:: Catatan Data

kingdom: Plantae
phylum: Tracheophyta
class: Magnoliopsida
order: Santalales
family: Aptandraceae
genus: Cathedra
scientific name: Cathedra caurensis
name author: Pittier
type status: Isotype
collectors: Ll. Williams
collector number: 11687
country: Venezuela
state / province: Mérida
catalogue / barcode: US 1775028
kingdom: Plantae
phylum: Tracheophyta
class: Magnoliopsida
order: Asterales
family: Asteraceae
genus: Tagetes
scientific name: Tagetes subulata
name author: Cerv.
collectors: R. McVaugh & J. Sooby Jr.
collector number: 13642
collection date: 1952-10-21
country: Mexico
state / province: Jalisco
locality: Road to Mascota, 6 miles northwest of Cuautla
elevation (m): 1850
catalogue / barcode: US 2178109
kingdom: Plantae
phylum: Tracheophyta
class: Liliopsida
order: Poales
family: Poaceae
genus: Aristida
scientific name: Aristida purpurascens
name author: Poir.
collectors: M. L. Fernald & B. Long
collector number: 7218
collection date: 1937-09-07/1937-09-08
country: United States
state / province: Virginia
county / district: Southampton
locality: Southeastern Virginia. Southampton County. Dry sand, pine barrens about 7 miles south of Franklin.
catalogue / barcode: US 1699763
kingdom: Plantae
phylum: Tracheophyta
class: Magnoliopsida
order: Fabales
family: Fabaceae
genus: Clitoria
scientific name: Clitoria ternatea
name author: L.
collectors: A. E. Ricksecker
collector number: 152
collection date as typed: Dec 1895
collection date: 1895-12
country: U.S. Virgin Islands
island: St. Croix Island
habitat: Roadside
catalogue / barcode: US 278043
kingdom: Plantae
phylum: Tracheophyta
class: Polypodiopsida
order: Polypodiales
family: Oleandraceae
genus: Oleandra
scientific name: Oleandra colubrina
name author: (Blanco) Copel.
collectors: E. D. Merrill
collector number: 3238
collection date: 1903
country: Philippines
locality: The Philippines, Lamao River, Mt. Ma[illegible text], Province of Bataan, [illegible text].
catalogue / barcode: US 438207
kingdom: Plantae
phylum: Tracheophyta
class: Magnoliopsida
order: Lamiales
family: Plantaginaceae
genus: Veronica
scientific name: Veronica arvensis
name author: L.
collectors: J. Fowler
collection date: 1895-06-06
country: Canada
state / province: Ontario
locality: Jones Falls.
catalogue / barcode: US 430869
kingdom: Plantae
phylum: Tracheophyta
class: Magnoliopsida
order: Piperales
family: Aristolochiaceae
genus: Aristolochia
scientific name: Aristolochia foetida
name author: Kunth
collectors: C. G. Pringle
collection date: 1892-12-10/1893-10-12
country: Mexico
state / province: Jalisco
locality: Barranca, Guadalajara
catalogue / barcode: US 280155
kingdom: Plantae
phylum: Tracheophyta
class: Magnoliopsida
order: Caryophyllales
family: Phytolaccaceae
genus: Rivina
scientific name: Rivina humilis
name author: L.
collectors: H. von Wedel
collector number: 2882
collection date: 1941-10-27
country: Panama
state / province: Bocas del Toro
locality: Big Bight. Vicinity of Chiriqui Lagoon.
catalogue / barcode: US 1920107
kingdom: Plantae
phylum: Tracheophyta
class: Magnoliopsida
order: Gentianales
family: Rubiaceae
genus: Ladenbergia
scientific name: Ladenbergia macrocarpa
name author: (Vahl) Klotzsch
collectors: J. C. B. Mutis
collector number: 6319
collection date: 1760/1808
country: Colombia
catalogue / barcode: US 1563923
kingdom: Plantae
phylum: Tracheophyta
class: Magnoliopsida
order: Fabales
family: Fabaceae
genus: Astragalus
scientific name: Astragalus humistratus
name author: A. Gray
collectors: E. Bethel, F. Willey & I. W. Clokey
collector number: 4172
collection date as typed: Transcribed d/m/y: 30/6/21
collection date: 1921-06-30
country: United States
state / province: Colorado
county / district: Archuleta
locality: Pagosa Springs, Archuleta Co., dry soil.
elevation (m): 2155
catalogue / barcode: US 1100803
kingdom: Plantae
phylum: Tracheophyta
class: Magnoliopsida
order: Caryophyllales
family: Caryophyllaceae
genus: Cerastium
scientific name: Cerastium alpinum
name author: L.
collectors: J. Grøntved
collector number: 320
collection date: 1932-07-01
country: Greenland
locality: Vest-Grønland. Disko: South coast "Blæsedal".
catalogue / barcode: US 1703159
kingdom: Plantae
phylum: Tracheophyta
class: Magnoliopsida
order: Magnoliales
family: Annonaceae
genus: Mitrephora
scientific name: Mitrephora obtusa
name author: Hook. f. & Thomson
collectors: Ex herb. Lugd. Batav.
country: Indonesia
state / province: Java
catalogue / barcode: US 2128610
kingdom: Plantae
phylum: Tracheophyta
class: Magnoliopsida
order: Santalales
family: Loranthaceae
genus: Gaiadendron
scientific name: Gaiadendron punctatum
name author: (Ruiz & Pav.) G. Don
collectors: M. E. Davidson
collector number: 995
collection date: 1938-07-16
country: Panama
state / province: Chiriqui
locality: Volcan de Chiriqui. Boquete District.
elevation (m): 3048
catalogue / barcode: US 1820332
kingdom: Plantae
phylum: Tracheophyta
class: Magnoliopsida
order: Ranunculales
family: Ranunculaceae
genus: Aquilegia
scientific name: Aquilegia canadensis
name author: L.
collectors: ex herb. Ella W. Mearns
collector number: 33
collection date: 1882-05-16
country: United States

::::

Ambil semua baris dari daftar di atas, lalu tuliskan kembali tanpa perubahan sedikit pun.

kingdom: Plantae
phylum: Tracheophyta
class: Magnoliopsida
order: Santalales
family: Aptandraceae
genus: Cathedra
scientific name: Cathedra caurensis
name author: Pittier
type status: Isotype
collectors: Ll. Williams
collector number: 11687
country: Venezuela
state / province: Mérida
catalogue / barcode: US 1775028
kingdom: Plantae
phylum: Tracheophyta
class: Magnoliopsida
order: Asterales
family: Asteraceae
genus: Tagetes
scientific name: Tagetes subulata
name author: Cerv.
collectors: R. McVaugh & J. Sooby Jr.
collector number: 13642
collection date: 1952-10-21
country: Mexico
state / province: Jalisco
locality: Road to Mascota, 6 miles northwest of Cuautla
elevation (m): 1850
catalogue / barcode: US 2178109
kingdom: Plantae
phylum: Tracheophyta
class: Liliopsida
order: Poales
family: Poaceae
genus: Aristida
scientific name: Aristida purpurascens
name author: Poir.
collectors: M. L. Fernald & B. Long
collector number: 7218
collection date: 1937-09-07/1937-09-08
country: United States
state / province: Virginia
county / district: Southampton
locality: Southeastern Virginia. Southampton County. Dry sand, pine barrens about 7 miles south of Franklin.
catalogue / barcode: US 1699763
kingdom: Plantae
phylum: Tracheophyta
class: Magnoliopsida
order: Fabales
family: Fabaceae
genus: Clitoria
scientific name: Clitoria ternatea
name author: L.
collectors: A. E. Ricksecker
collector number: 152
collection date as typed: Dec 1895
collection date: 1895-12
country: U.S. Virgin Islands
island: St. Croix Island
habitat: Roadside
catalogue / barcode: US 278043
kingdom: Plantae
phylum: Tracheophyta
class: Polypodiopsida
order: Polypodiales
family: Oleandraceae
genus: Oleandra
scientific name: Oleandra colubrina
name author: (Blanco) Copel.
collectors: E. D. Merrill
collector number: 3238
collection date: 1903
country: Philippines
locality: The Philippines, Lamao River, Mt. Ma[illegible text], Province of Bataan, [illegible text].
catalogue / barcode: US 438207
kingdom: Plantae
phylum: Tracheophyta
class: Magnoliopsida
order: Lamiales
family: Plantaginaceae
genus: Veronica
scientific name: Veronica arvensis
name author: L.
collectors: J. Fowler
collection date: 1895-06-06
country: Canada
state / province: Ontario
locality: Jones Falls.
catalogue / barcode: US 430869
kingdom: Plantae
phylum: Tracheophyta
class: Magnoliopsida
order: Piperales
family: Aristolochiaceae
genus: Aristolochia
scientific name: Aristolochia foetida
name author: Kunth
collectors: C. G. Pringle
collection date: 1892-12-10/1893-10-12
country: Mexico
state / province: Jalisco
locality: Barranca, Guadalajara
catalogue / barcode: US 280155
kingdom: Plantae
phylum: Tracheophyta
class: Magnoliopsida
order: Caryophyllales
family: Phytolaccaceae
genus: Rivina
scientific name: Rivina humilis
name author: L.
collectors: H. von Wedel
collector number: 2882
collection date: 1941-10-27
country: Panama
state / province: Bocas del Toro
locality: Big Bight. Vicinity of Chiriqui Lagoon.
catalogue / barcode: US 1920107
kingdom: Plantae
phylum: Tracheophyta
class: Magnoliopsida
order: Gentianales
family: Rubiaceae
genus: Ladenbergia
scientific name: Ladenbergia macrocarpa
name author: (Vahl) Klotzsch
collectors: J. C. B. Mutis
collector number: 6319
collection date: 1760/1808
country: Colombia
catalogue / barcode: US 1563923
kingdom: Plantae
phylum: Tracheophyta
class: Magnoliopsida
order: Fabales
family: Fabaceae
genus: Astragalus
scientific name: Astragalus humistratus
name author: A. Gray
collectors: E. Bethel, F. Willey & I. W. Clokey
collector number: 4172
collection date as typed: Transcribed d/m/y: 30/6/21
collection date: 1921-06-30
country: United States
state / province: Colorado
county / district: Archuleta
locality: Pagosa Springs, Archuleta Co., dry soil.
elevation (m): 2155
catalogue / barcode: US 1100803
kingdom: Plantae
phylum: Tracheophyta
class: Magnoliopsida
order: Caryophyllales
family: Caryophyllaceae
genus: Cerastium
scientific name: Cerastium alpinum
name author: L.
collectors: J. Grøntved
collector number: 320
collection date: 1932-07-01
country: Greenland
locality: Vest-Grønland. Disko: South coast "Blæsedal".
catalogue / barcode: US 1703159
kingdom: Plantae
phylum: Tracheophyta
class: Magnoliopsida
order: Magnoliales
family: Annonaceae
genus: Mitrephora
scientific name: Mitrephora obtusa
name author: Hook. f. & Thomson
collectors: Ex herb. Lugd. Batav.
country: Indonesia
state / province: Java
catalogue / barcode: US 2128610
kingdom: Plantae
phylum: Tracheophyta
class: Magnoliopsida
order: Santalales
family: Loranthaceae
genus: Gaiadendron
scientific name: Gaiadendron punctatum
name author: (Ruiz & Pav.) G. Don
collectors: M. E. Davidson
collector number: 995
collection date: 1938-07-16
country: Panama
state / province: Chiriqui
locality: Volcan de Chiriqui. Boquete District.
elevation (m): 3048
catalogue / barcode: US 1820332
kingdom: Plantae
phylum: Tracheophyta
class: Magnoliopsida
order: Ranunculales
family: Ranunculaceae
genus: Aquilegia
scientific name: Aquilegia canadensis
name author: L.
collectors: ex herb. Ella W. Mearns
collector number: 33
collection date: 1882-05-16
country: United States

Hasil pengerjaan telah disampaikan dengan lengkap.